WHAT YOU HAVE TO DO:
Once the line containing "el Serie B, Amiano-Landa han ganado 22-12 a" is found in the entries below, reproduce it and every line after it, stopping at and including the line containing "en la vida nocturna, pero"; reproduce nothing else, and keep each line exact.

BEGIN

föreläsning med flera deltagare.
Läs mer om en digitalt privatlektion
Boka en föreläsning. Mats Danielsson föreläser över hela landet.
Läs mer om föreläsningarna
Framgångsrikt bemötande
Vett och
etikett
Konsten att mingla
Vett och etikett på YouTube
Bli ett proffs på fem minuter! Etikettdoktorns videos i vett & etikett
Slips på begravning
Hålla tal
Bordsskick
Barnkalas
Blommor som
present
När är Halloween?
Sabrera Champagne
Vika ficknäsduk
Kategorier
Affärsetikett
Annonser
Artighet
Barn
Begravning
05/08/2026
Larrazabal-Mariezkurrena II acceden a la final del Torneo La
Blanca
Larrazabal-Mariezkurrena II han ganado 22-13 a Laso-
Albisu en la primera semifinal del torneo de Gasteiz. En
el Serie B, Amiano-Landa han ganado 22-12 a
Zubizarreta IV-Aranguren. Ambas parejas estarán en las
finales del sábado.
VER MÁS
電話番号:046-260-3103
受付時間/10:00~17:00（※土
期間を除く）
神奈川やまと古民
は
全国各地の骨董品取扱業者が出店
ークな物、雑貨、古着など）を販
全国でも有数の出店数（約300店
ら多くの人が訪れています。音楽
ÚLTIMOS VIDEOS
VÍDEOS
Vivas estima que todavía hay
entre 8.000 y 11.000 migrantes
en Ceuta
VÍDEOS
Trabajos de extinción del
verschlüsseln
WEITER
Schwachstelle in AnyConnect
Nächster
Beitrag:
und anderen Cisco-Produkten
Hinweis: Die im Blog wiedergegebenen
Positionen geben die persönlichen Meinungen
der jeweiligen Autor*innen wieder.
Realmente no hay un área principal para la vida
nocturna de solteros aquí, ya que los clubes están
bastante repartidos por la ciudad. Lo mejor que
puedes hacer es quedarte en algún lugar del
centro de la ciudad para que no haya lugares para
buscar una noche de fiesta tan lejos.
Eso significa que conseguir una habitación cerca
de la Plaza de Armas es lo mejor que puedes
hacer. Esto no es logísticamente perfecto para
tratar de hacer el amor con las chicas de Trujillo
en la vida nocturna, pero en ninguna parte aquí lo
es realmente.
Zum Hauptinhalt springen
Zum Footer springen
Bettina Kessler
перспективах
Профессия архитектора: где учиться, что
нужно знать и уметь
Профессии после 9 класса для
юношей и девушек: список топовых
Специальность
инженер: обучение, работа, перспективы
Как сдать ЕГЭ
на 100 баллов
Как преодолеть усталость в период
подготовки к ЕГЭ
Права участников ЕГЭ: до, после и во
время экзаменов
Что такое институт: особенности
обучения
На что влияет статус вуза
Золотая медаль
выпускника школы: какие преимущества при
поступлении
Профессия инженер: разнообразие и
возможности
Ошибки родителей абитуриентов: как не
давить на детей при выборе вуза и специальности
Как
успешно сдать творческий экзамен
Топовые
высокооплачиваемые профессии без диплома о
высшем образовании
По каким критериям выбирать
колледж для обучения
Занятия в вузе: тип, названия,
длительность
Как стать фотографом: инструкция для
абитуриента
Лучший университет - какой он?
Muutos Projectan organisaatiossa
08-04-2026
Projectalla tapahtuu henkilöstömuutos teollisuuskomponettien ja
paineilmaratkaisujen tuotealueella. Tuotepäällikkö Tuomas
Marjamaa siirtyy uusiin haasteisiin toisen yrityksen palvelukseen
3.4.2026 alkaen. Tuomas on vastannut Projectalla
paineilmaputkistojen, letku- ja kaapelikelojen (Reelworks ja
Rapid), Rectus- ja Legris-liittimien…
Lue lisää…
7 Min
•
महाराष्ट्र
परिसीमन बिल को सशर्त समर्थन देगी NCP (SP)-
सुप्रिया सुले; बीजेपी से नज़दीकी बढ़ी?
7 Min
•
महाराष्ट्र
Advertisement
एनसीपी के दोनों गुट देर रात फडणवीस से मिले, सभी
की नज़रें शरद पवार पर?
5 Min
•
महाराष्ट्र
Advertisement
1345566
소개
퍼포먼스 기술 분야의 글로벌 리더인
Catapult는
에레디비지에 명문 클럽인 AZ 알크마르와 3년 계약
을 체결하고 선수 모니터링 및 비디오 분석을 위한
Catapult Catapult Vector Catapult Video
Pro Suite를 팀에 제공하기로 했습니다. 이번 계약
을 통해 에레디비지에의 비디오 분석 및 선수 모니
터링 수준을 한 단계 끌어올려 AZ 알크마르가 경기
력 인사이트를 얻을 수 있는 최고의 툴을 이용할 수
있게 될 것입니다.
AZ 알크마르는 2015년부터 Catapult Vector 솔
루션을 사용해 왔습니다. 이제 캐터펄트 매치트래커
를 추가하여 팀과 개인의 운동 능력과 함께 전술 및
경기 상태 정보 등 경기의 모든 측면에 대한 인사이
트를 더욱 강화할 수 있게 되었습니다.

END

SOLUTION FOR THIS PROBLEM:
el Serie B, Amiano-Landa han ganado 22-12 a
Zubizarreta IV-Aranguren. Ambas parejas estarán en las
finales del sábado.
VER MÁS
電話番号:046-260-3103
受付時間/10:00~17:00（※土
期間を除く）
神奈川やまと古民
は
全国各地の骨董品取扱業者が出店
ークな物、雑貨、古着など）を販
全国でも有数の出店数（約300店
ら多くの人が訪れています。音楽
ÚLTIMOS VIDEOS
VÍDEOS
Vivas estima que todavía hay
entre 8.000 y 11.000 migrantes
en Ceuta
VÍDEOS
Trabajos de extinción del
verschlüsseln
WEITER
Schwachstelle in AnyConnect
Nächster
Beitrag:
und anderen Cisco-Produkten
Hinweis: Die im Blog wiedergegebenen
Positionen geben die persönlichen Meinungen
der jeweiligen Autor*innen wieder.
Realmente no hay un área principal para la vida
nocturna de solteros aquí, ya que los clubes están
bastante repartidos por la ciudad. Lo mejor que
puedes hacer es quedarte en algún lugar del
centro de la ciudad para que no haya lugares para
buscar una noche de fiesta tan lejos.
Eso significa que conseguir una habitación cerca
de la Plaza de Armas es lo mejor que puedes
hacer. Esto no es logísticamente perfecto para
tratar de hacer el amor con las chicas de Trujillo
en la vida nocturna, pero en ninguna parte aquí lo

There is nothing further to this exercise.